## WORK ORDER
Count the lines in the records below that contain the string "shows", treating uppercase and lowercase as different. Reply with the number only.

## SOURCE DATA
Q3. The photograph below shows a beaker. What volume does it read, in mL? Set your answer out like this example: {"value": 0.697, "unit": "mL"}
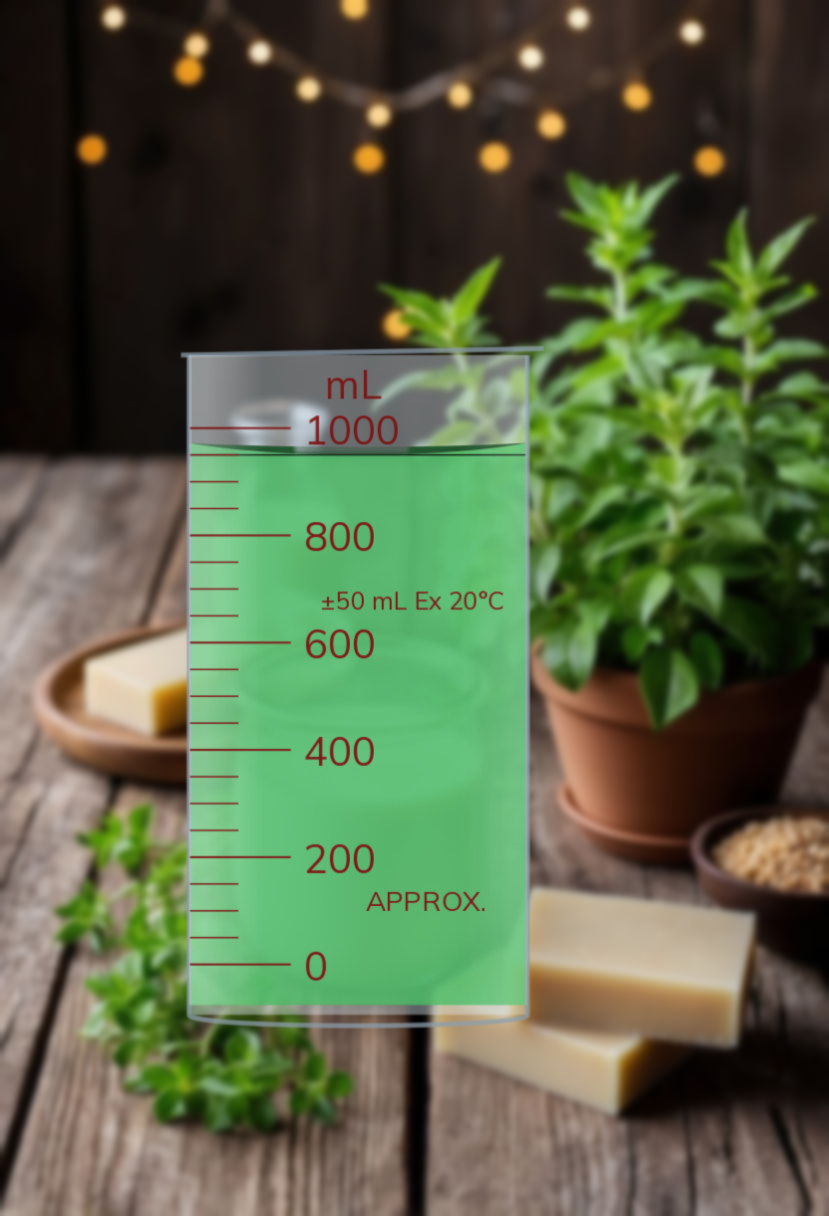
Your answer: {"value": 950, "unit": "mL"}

==

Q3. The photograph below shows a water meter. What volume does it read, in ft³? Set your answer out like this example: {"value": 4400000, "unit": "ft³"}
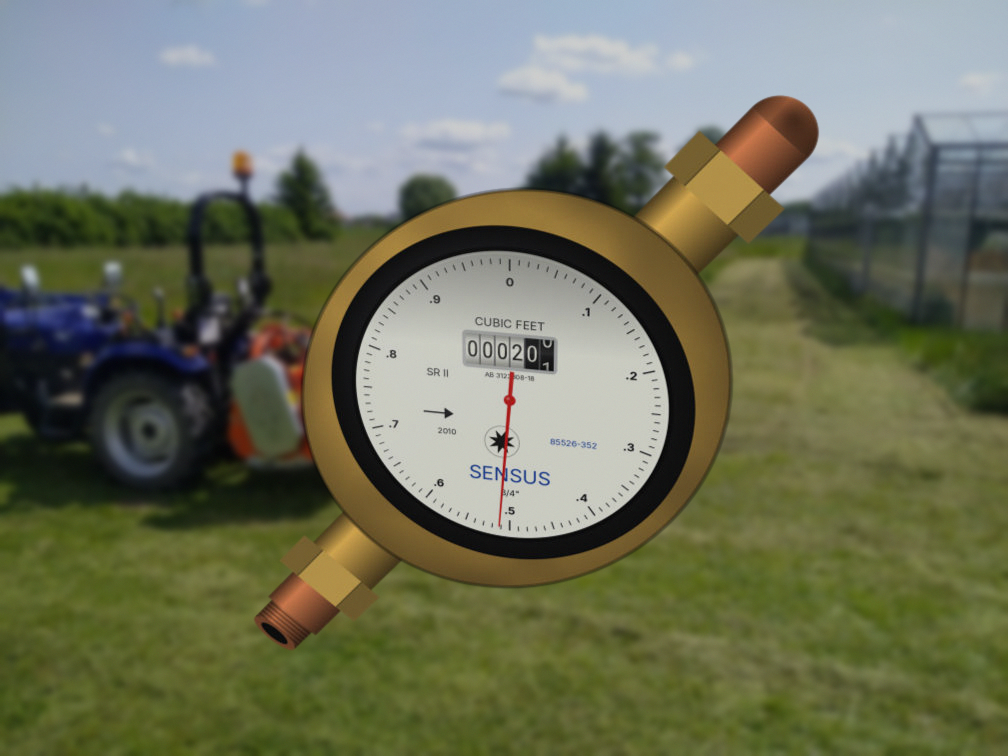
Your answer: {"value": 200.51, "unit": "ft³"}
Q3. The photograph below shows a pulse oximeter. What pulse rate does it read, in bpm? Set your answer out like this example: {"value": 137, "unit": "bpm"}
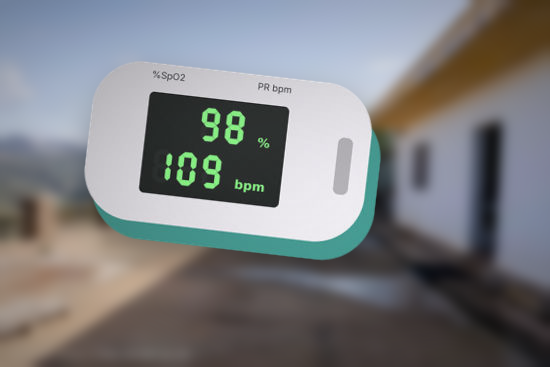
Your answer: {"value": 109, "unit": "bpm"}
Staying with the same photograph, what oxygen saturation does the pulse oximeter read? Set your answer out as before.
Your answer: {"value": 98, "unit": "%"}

## ANSWER SPACE
3